Back at my table a warmed thumb pot of rough clay arrives, and feeling like the rightful heir of Henry VIII I plunge the prongs of my blackened fork through a canopy of tiny, misted nasturtium leaves. Beneath, slightly cool cubes of raw Cartmel Valley venison are dressed in a minerally coal oil and a mild emulsion of sunflower seed. I pull this delicately assembled creation apart to better taste its components, and find sharp cucumber. “Caramel/gel/jam,” I scribble in my notebook, vainly trying to remember the chef’s description as he handed it over but giving in to the holistic eating experience.

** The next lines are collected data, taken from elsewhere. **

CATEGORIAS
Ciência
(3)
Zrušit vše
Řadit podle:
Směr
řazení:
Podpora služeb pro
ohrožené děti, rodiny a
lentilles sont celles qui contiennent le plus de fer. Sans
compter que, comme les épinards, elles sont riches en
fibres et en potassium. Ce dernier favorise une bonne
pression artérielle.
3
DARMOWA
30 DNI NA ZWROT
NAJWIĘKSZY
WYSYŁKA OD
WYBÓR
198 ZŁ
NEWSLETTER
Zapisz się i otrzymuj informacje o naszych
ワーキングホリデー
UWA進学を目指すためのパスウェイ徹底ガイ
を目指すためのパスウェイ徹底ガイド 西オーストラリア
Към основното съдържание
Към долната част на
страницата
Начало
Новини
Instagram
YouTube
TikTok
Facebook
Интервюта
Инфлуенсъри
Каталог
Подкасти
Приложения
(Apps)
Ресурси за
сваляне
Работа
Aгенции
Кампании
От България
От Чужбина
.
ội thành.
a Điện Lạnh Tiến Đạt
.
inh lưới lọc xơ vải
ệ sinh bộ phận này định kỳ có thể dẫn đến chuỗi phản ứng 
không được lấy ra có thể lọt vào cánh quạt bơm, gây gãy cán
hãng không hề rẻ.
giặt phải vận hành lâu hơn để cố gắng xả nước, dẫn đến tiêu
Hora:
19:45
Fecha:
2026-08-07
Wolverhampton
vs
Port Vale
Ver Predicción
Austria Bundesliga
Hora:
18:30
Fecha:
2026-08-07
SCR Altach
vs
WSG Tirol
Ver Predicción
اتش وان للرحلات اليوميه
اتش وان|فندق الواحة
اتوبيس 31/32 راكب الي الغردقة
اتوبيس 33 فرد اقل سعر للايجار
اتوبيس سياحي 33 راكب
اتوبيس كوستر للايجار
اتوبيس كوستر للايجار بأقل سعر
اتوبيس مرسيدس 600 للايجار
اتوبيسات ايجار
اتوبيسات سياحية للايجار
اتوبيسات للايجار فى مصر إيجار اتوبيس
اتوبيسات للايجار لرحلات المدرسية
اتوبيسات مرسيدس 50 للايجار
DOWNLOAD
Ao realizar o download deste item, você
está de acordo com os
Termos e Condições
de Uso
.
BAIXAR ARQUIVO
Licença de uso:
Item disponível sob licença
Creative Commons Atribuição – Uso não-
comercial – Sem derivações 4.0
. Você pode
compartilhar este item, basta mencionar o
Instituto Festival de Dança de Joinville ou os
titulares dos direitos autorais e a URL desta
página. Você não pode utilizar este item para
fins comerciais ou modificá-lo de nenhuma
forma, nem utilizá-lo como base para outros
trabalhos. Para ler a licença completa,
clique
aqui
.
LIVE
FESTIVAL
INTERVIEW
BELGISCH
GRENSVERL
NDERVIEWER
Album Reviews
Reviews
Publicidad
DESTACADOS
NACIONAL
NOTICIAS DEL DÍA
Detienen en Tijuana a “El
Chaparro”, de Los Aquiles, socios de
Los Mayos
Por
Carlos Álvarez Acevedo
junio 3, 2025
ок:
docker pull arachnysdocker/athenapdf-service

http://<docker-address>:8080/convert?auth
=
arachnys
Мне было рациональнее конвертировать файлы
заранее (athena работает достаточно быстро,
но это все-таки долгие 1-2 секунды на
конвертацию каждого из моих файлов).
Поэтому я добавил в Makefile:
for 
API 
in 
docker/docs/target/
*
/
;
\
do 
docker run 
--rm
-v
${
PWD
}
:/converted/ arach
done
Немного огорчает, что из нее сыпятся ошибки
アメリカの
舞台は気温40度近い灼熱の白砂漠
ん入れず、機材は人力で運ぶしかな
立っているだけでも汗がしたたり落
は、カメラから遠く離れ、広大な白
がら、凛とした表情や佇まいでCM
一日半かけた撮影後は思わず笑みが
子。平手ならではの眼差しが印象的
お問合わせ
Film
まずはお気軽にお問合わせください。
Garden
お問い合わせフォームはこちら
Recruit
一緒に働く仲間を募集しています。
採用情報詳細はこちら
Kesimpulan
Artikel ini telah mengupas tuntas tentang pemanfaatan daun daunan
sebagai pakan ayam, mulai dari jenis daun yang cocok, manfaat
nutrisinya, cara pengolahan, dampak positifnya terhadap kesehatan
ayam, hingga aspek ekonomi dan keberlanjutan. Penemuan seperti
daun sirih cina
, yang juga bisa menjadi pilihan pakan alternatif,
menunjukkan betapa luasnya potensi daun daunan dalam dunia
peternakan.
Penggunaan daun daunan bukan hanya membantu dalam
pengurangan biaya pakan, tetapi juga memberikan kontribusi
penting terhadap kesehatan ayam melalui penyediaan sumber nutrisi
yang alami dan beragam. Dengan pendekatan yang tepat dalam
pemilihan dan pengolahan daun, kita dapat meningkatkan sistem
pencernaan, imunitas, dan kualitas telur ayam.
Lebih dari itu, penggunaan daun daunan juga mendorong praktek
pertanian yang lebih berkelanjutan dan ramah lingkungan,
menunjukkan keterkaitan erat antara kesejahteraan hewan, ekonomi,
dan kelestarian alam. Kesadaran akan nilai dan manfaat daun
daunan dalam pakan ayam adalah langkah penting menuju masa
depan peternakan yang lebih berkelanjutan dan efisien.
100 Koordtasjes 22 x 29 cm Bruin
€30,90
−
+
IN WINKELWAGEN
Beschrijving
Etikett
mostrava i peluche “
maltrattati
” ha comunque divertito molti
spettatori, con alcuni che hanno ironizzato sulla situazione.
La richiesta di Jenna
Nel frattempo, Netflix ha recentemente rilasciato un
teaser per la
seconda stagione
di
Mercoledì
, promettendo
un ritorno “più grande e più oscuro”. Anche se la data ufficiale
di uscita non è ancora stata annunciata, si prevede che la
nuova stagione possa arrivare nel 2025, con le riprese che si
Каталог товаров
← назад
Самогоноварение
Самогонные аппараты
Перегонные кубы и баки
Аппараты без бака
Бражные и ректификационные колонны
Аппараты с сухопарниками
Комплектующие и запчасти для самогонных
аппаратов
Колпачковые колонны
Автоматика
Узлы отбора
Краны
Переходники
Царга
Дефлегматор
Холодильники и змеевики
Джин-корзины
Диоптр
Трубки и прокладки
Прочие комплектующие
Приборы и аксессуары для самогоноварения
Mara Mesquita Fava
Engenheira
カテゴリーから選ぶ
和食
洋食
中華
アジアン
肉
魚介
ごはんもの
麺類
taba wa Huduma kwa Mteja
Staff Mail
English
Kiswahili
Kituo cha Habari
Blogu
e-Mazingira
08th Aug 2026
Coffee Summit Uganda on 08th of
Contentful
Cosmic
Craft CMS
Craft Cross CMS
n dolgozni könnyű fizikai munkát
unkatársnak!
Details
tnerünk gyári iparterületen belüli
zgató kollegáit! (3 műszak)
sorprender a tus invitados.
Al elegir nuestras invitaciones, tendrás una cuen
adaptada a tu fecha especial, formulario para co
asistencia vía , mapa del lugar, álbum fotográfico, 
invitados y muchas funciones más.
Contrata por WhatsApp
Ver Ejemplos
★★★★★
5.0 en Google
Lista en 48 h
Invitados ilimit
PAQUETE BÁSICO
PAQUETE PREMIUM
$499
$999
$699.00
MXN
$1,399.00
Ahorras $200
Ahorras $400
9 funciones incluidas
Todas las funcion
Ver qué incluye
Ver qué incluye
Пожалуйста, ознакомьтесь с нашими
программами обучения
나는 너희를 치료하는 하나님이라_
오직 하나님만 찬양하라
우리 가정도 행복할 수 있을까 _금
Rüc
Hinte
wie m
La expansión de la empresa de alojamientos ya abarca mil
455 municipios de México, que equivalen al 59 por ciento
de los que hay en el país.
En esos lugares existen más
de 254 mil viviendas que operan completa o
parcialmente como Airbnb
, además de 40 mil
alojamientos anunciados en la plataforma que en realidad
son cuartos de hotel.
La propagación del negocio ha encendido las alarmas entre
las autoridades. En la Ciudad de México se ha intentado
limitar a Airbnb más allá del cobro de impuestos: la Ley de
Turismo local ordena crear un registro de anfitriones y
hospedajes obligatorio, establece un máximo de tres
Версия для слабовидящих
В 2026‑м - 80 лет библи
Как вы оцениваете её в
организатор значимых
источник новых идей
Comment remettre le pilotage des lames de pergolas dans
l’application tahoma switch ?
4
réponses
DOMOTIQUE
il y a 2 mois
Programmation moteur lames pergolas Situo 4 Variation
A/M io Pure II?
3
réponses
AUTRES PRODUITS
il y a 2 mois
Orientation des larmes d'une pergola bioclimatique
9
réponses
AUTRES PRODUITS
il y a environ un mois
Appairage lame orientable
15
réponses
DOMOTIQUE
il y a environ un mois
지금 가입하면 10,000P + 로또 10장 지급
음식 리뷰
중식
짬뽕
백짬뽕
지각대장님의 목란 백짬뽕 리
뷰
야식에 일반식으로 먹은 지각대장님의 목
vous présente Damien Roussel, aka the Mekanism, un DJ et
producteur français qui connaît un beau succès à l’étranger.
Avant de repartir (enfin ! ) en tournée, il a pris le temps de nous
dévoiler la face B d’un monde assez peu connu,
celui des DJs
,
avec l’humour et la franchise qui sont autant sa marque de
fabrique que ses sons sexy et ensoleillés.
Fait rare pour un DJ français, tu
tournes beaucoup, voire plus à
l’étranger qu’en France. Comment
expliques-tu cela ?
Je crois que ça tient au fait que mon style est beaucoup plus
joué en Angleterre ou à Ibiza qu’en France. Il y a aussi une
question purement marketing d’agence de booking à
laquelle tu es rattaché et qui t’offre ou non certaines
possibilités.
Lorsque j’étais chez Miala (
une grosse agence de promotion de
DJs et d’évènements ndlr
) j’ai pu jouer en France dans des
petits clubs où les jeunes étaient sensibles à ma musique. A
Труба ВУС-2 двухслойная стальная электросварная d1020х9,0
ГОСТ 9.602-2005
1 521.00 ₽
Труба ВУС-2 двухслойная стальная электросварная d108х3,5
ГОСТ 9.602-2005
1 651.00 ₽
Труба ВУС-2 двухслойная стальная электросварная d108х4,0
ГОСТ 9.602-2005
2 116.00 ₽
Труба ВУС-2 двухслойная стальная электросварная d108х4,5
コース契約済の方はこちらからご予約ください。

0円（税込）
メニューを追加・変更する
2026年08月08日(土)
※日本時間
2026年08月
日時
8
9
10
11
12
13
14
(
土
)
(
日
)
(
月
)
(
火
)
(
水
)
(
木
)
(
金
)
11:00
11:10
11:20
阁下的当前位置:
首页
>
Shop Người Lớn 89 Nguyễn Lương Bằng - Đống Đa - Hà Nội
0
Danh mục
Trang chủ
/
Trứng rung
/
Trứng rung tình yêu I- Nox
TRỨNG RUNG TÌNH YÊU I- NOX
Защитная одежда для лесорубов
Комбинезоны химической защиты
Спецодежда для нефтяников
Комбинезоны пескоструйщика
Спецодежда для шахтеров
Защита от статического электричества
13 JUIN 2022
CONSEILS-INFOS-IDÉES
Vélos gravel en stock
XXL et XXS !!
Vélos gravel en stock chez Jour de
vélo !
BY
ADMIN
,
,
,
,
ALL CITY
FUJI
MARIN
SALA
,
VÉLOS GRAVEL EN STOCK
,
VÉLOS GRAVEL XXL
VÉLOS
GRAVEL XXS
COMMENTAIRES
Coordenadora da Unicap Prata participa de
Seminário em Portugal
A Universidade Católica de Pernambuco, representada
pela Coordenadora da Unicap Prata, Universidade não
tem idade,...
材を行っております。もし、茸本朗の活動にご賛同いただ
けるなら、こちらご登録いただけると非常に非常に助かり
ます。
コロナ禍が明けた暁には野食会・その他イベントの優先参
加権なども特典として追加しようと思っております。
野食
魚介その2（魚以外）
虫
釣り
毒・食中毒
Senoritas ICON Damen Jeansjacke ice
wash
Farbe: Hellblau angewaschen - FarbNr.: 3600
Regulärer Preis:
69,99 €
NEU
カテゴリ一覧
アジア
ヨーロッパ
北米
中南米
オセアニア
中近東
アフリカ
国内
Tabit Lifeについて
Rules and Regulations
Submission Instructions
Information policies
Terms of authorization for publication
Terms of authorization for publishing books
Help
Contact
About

You sense this caving to the experience is what the chef wants. As the forged stainless steel cutlery is swapped for the oiled curves of a wooden spoon, the contrast is so acute it makes me laugh out loud. It’s like a baby spoon in the mouth: thick, warm and tongue-cradling. Perhaps that’s why the soft seaweed custard that accompanies it lasts so long in the memory. Gently set and rich with beefy broth and bone marrow, it’s topped with a generous dollop of caviar aged in Maldon sea salt. Beyond it hides a tenderly poached oyster, and the growing sense that this eating experience is more akin to a night at the opera – or a haute couture collection – than the usual fine dining experience. This restaurant is a national treasure; let’s hope it can sustain.